Written task:
Track down each line below containing the string "auch" and copy it.

Extracted entries:
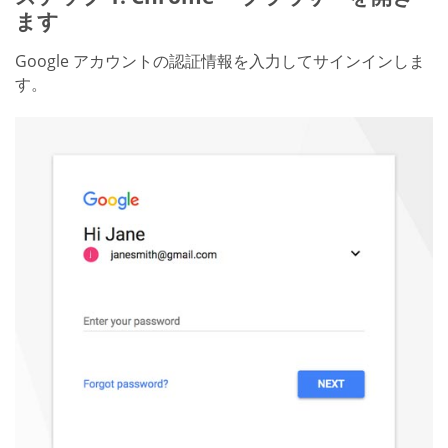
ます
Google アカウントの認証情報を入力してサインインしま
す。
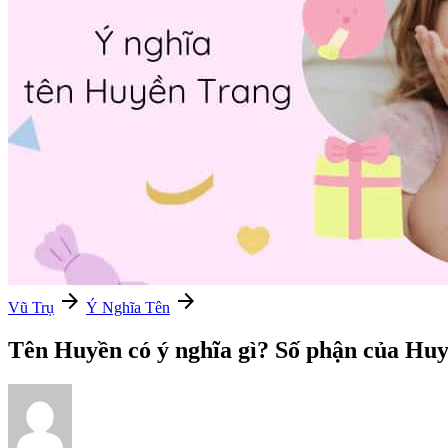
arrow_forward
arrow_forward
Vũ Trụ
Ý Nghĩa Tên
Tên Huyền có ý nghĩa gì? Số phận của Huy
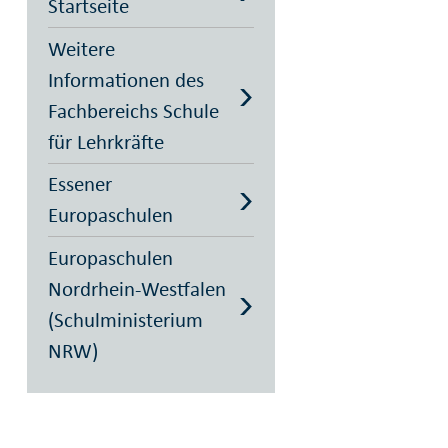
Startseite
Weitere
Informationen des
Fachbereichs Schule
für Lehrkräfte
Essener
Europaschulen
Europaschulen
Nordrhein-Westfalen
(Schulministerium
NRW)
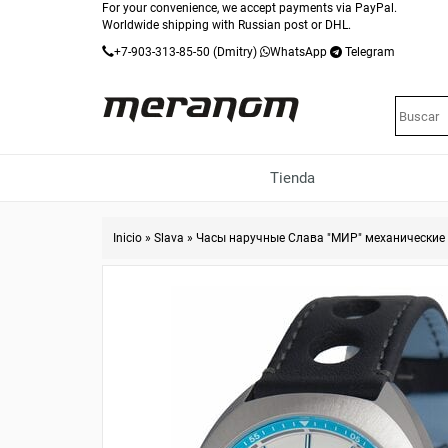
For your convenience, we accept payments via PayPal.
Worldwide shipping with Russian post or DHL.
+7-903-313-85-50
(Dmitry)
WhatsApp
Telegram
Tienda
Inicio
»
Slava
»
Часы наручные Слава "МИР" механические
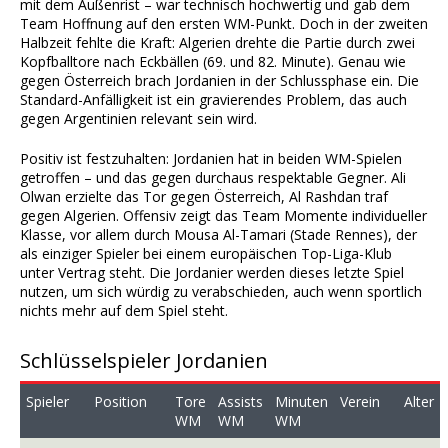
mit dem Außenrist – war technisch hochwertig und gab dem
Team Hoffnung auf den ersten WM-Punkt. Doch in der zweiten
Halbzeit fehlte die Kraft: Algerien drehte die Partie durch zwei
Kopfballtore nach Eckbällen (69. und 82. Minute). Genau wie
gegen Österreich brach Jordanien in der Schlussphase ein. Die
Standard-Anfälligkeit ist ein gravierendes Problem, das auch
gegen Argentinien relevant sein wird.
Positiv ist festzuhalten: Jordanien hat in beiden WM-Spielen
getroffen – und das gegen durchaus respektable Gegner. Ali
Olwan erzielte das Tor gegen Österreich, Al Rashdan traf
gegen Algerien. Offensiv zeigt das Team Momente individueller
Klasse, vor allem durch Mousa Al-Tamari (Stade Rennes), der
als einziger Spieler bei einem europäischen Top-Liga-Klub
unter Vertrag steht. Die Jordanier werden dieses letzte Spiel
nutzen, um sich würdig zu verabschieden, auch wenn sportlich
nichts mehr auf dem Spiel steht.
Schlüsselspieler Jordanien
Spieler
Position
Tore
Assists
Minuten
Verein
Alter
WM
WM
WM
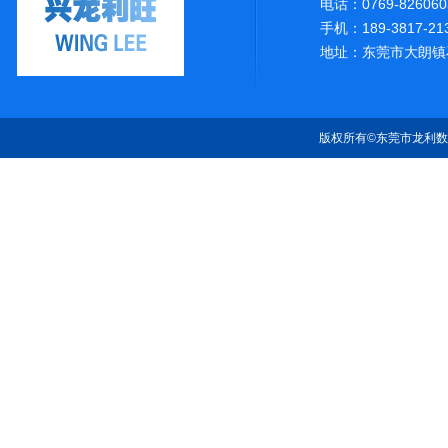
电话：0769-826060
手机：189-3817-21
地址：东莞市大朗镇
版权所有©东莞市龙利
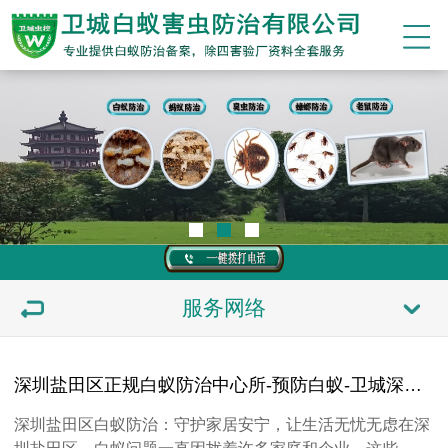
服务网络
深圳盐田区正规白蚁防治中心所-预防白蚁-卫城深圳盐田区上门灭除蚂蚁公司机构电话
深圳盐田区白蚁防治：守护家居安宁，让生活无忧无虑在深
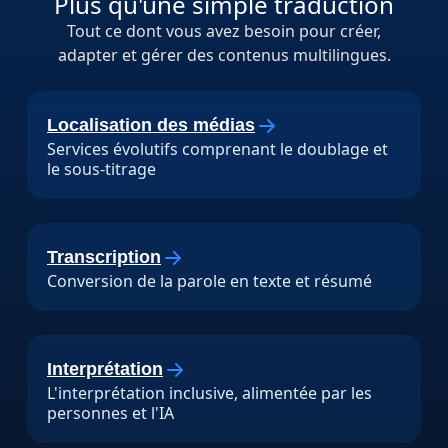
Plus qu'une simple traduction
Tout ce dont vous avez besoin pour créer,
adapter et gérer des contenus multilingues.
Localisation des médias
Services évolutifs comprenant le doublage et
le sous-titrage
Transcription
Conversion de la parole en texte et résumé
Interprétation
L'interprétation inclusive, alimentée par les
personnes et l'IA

Exercise output:
Standard-Anfälligkeit ist ein gravierendes Problem, das auch
nutzen, um sich würdig zu verabschieden, auch wenn sportlich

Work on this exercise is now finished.